The 7 design principles are a set of rules defining a thought and action process about the area which has an influence on anything pertaining to design. These guidelines address the main problems and challenges raised by the physical diagnostic and the condition of the sites.
Developing the design principles resulted in achieving three major initiatives intended to address the problems islands-wide and exploit its full potential. Overall, these three actions comprise the design concept.
Celebrating Parc Jean-Drapeau's great insular park through the consolidation of its riverbanks and the core of Sainte-Hélène and Notre-Dame islands.
As a result of this major design action, the cores of the two islands are linked by the new landscapes. By promoting the islands' core through the design work and conservation, it enabled the exposure of their outstanding attributes and positioning them in the forefront as the Parc's historical, patrimonial and ecological centres.
The creation of an ecological corridor between these focal points of biodiversity, where wildlife and plant-life are especially abundant, is a major initiative which shows the willingness to restore the connectivity of the ecosystems in the Parc. The gesture also completely redefines the correlations between Mont Boullé and the canals' sector.
The riverbank promenade consolidates the shoreline walkways on Sainte-Hélène and Notre-Dame islands by providing a continuous, 15-kilometres-long circuit. It enables the discovery of the riverbank landscapes and panoramic views of the Saint Lawrence River and beyond.

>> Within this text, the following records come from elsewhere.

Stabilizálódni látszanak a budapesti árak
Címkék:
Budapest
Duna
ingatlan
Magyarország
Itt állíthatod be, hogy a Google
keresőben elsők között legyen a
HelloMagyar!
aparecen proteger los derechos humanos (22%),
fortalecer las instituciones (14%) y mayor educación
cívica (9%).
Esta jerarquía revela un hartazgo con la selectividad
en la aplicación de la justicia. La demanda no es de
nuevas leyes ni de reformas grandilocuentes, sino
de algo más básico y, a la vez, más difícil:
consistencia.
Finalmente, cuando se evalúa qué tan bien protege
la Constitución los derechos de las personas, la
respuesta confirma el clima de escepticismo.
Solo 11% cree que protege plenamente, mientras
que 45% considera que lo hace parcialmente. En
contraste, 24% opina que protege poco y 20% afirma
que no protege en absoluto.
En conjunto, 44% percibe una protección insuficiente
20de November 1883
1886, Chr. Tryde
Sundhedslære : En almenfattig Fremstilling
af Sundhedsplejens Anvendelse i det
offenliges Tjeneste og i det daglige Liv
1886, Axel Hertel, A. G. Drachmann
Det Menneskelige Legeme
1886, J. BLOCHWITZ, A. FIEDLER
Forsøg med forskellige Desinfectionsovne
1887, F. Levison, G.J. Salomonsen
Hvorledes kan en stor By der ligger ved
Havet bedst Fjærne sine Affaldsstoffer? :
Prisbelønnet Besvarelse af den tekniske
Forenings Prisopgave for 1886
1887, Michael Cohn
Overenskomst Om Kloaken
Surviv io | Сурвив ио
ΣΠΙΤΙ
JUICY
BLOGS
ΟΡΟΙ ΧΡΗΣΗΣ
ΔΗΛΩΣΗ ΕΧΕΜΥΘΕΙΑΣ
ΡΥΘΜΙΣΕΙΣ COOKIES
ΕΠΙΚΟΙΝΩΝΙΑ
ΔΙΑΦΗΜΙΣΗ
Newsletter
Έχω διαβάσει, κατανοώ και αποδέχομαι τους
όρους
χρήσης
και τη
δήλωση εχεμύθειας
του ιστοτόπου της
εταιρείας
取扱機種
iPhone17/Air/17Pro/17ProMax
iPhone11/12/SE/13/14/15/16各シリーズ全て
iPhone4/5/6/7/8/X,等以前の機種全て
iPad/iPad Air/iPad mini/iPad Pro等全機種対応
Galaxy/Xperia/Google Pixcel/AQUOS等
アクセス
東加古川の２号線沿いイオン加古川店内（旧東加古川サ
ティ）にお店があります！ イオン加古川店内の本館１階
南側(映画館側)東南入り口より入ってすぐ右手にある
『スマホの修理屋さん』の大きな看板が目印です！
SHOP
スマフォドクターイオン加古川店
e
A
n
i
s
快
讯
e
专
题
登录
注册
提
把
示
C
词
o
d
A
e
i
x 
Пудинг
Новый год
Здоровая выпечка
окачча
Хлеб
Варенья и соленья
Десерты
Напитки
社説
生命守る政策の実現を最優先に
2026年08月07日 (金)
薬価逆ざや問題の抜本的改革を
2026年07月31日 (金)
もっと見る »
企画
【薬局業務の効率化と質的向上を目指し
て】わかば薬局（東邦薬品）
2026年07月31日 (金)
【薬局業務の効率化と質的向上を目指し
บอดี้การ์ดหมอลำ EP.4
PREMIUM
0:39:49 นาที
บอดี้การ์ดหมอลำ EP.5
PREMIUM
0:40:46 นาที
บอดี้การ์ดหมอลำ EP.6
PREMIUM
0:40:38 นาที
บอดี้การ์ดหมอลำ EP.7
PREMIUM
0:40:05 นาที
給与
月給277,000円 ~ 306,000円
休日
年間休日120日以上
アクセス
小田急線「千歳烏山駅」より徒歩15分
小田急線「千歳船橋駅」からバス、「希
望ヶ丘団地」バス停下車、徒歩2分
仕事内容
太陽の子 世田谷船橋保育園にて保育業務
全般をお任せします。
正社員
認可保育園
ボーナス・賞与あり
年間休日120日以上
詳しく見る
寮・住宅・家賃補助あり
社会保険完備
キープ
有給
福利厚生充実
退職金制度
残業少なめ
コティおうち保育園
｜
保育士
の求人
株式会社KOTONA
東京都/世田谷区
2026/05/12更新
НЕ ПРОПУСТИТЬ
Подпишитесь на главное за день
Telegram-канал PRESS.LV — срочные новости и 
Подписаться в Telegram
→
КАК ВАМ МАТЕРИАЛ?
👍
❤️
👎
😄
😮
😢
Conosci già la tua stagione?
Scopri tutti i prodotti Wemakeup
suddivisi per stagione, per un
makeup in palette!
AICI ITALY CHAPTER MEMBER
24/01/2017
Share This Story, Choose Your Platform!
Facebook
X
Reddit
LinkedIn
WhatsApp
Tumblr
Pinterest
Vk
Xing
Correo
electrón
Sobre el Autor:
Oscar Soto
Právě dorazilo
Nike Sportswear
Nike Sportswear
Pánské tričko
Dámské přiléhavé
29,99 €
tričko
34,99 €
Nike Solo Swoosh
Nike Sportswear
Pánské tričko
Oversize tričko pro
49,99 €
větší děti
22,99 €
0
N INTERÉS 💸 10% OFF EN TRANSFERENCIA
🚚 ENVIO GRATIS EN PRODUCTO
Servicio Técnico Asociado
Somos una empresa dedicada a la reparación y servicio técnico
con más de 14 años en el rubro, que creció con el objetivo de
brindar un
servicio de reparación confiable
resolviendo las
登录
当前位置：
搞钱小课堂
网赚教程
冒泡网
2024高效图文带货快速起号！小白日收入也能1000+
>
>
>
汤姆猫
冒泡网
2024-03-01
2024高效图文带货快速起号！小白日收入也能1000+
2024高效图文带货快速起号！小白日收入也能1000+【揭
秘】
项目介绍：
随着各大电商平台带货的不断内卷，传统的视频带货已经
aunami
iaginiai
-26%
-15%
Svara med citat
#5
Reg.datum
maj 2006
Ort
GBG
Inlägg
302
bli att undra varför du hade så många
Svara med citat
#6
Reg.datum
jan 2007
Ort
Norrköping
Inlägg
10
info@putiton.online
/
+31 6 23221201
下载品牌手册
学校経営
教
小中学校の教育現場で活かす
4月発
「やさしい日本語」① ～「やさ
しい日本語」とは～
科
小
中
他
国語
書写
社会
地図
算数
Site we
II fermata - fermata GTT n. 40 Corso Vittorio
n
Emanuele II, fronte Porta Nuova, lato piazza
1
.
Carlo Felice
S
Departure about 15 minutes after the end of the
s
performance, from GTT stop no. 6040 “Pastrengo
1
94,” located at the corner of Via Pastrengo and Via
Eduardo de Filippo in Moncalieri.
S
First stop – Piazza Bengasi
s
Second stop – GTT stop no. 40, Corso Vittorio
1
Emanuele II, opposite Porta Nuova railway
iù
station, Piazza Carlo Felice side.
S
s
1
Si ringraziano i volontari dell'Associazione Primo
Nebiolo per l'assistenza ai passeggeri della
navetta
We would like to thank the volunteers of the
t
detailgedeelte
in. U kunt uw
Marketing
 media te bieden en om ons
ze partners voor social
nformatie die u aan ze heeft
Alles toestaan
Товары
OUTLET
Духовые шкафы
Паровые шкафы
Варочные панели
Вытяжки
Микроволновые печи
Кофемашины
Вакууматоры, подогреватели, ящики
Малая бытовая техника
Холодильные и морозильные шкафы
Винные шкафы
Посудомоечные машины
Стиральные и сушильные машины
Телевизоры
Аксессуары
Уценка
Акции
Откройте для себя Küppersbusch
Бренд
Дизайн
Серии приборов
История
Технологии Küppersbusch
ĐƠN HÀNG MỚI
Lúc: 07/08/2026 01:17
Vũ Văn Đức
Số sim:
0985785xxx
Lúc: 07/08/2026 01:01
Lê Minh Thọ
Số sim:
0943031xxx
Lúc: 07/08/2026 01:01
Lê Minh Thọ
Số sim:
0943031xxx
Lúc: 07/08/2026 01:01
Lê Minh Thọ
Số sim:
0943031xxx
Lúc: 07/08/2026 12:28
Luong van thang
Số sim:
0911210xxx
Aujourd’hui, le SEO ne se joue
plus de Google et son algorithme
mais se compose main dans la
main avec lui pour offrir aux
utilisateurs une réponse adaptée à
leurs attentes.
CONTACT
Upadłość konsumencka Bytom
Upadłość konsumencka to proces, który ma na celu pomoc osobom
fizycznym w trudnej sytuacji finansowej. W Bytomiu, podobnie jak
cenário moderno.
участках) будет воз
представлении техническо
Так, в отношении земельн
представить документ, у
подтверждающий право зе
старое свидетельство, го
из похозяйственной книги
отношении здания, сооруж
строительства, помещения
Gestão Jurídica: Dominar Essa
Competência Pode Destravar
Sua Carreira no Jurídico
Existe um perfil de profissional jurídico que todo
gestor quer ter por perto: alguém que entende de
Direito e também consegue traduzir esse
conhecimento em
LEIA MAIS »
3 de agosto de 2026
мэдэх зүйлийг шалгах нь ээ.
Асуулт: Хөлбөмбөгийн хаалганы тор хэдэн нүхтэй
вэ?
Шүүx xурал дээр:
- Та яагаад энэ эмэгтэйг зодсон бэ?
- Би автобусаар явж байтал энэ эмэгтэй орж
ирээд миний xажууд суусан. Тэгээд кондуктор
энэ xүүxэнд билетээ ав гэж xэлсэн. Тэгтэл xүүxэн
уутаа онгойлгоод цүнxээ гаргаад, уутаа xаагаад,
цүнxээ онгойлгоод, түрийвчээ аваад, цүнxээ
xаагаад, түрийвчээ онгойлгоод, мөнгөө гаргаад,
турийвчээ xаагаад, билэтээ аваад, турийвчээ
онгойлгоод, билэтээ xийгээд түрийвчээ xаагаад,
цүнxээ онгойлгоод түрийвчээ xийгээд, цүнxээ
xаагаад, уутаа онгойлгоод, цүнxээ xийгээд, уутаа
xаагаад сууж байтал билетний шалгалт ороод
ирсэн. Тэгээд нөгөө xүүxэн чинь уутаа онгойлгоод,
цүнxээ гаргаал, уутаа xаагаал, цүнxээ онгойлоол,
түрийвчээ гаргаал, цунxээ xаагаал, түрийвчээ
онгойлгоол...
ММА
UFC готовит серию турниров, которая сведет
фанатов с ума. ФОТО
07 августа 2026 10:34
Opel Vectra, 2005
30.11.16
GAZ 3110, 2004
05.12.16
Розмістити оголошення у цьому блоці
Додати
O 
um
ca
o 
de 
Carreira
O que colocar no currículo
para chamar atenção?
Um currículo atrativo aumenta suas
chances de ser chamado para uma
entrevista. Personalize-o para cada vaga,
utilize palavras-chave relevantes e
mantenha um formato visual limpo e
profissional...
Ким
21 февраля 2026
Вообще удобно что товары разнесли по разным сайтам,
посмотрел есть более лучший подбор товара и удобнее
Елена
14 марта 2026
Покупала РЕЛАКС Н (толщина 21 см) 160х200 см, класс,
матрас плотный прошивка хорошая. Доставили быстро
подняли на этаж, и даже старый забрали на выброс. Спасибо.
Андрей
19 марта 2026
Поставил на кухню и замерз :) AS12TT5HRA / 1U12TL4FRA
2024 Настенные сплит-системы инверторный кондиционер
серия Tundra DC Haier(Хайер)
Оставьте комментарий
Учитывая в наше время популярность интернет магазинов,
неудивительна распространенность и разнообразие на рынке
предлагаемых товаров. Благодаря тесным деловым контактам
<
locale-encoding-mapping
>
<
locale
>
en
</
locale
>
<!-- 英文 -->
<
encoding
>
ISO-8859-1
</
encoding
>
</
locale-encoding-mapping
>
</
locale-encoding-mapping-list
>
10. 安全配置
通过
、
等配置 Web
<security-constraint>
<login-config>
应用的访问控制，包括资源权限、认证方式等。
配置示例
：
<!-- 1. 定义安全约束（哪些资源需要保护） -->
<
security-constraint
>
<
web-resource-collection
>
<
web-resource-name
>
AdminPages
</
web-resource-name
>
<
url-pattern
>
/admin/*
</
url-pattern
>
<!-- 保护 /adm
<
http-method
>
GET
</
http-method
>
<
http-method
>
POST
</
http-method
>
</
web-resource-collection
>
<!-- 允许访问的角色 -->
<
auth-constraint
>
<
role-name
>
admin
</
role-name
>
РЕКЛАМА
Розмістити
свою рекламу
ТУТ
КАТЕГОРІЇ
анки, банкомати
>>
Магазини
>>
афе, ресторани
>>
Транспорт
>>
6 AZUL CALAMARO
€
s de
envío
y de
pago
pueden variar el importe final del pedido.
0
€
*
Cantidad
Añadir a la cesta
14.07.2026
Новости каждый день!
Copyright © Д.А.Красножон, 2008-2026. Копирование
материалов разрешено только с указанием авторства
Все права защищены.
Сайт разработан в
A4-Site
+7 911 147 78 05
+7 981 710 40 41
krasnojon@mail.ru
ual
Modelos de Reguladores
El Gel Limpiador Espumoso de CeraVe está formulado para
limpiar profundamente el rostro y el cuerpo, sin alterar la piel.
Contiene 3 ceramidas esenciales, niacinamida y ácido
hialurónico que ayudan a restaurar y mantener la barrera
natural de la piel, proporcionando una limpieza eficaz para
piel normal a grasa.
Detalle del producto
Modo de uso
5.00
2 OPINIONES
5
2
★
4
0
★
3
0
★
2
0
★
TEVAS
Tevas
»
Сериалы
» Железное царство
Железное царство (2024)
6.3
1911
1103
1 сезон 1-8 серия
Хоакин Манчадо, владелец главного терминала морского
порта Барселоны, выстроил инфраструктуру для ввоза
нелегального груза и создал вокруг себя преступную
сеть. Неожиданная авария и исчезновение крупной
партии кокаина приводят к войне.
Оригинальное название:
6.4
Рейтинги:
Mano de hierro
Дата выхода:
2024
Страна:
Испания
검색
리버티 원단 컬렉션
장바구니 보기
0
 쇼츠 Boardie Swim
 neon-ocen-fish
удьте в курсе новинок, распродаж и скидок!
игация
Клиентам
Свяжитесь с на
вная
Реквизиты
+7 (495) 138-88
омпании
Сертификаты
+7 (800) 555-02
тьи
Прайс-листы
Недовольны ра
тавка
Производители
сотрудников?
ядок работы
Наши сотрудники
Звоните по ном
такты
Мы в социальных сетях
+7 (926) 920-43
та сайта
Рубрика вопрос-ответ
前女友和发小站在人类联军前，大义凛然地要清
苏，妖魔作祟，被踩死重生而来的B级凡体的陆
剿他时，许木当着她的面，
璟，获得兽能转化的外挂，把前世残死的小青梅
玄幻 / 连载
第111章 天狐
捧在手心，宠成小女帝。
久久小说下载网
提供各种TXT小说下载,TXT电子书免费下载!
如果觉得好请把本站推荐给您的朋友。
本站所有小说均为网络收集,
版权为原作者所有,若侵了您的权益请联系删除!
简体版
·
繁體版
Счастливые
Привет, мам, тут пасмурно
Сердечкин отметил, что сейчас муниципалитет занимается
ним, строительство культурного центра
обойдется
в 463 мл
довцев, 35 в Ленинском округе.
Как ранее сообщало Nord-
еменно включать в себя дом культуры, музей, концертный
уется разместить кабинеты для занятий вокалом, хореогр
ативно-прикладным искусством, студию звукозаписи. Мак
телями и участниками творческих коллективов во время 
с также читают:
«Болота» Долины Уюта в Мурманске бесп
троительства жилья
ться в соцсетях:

Passing through the Cosmos walkway and Expo-Express bridge, the enthrall of the promenade accentuates the presence of the Le Moyne channel and multiplies the material and immaterial links to the two islands. Wherever possible, there is sloping to provide direct contact with the water, thereby strengthening the ties between the river and the islands.
This major design work is closely tied to the riverbank promenade experience and the Parc's historical and ecological centres. The connections include moving down some of the landscape features, enabling a freeing-up and connecting of the enclosed landscape objects while giving the Parc a unique identity experience.
This series of timely and consistent links over the two islands offers new insights on the forgotten treasures and the river landscapes, while creating new interchanges between formerly isolated sets. The connections also enable an ecological linking of the interior habitats with the riverbanks and river areas.